What you output must match, exactly, the lines from the start of the records to the line containing "Alfredo 12.95", both ends kept and pictures excluded.

• [Page images and extracted text]
══════════

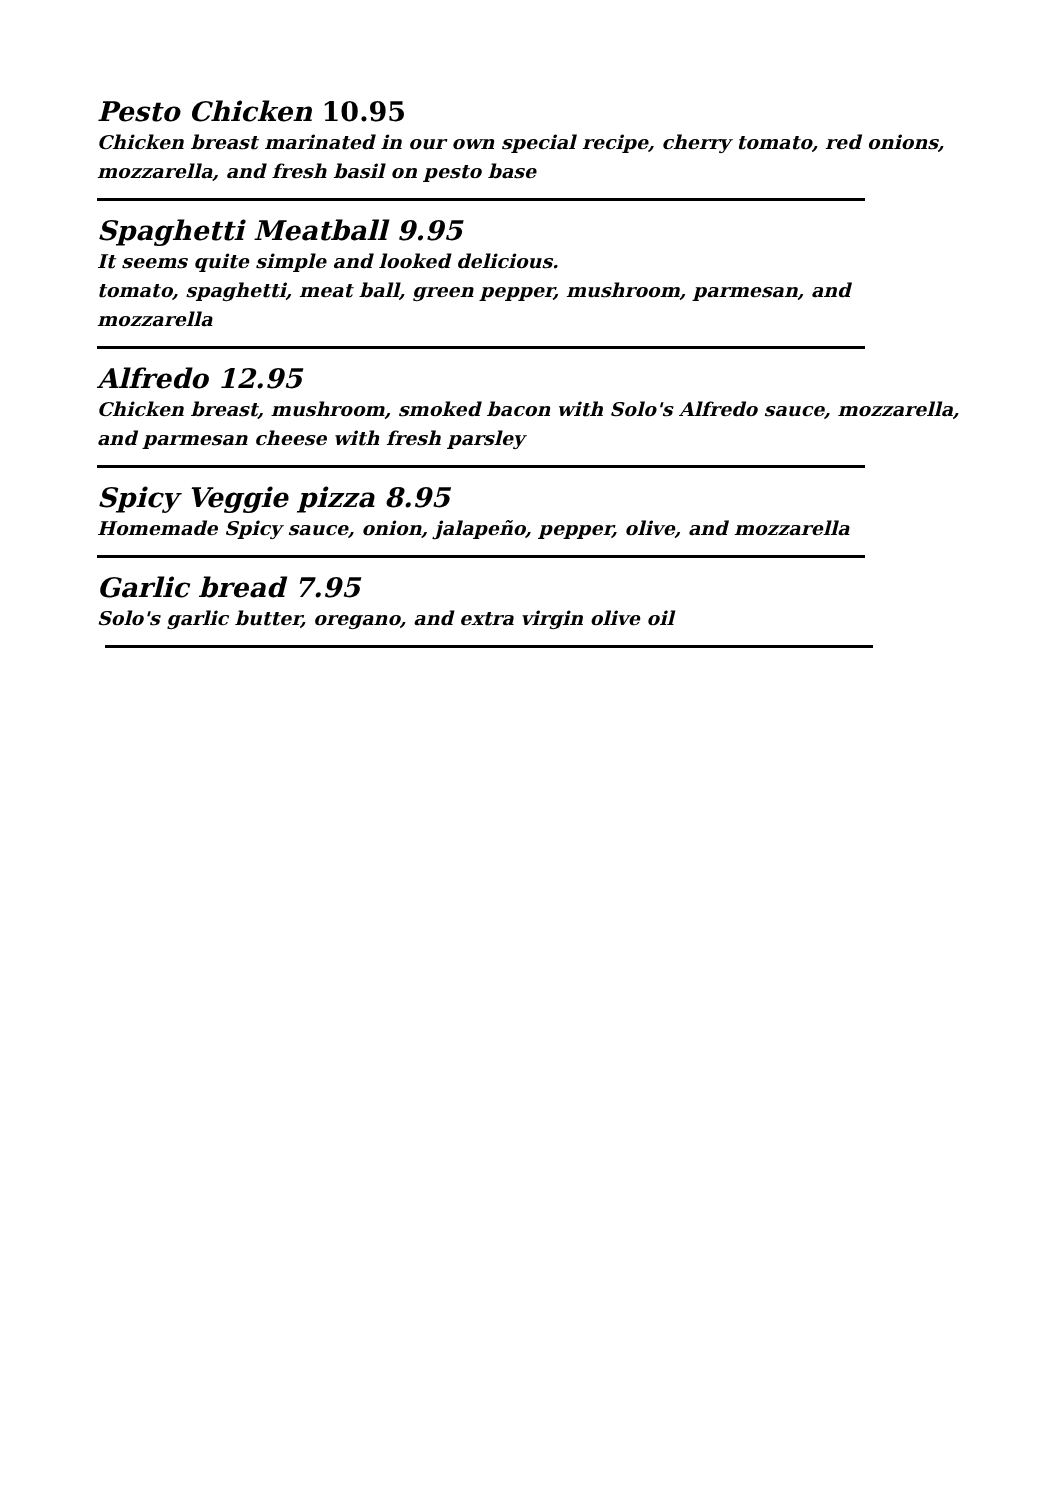Pesto Chicken 10.95
Chicken breast marinated in our own special recipe, cherry tomato, red onions, mozzarella, and fresh basil on pesto base
Spaghetti Meatball 9.95
It seems quite simple and looked delicious.
tomato, spaghetti, meat ball, green pepper, mushroom, parmesan, and mozzarella
Alfredo 12.95
Chicken breast, mushroom, smoked bacon with Solo's Alfredo sauce, mozzarella, and parmesan cheese with fresh parsley
Spicy Veggie pizza 8.95
Homemade Spicy sauce, onion, jalapeño, pepper, olive, and mozzarella
Garlic bread 7.95
Solo's garlic butter, oregano, and extra virgin olive oil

══════════

• [REPLY]
Pesto Chicken 10.95
Chicken breast marinated in our own special recipe, cherry tomato, red onions, mozzarella, and fresh basil on pesto base
Spaghetti Meatball 9.95
It seems quite simple and looked delicious.
tomato, spaghetti, meat ball, green pepper, mushroom, parmesan, and mozzarella
Alfredo 12.95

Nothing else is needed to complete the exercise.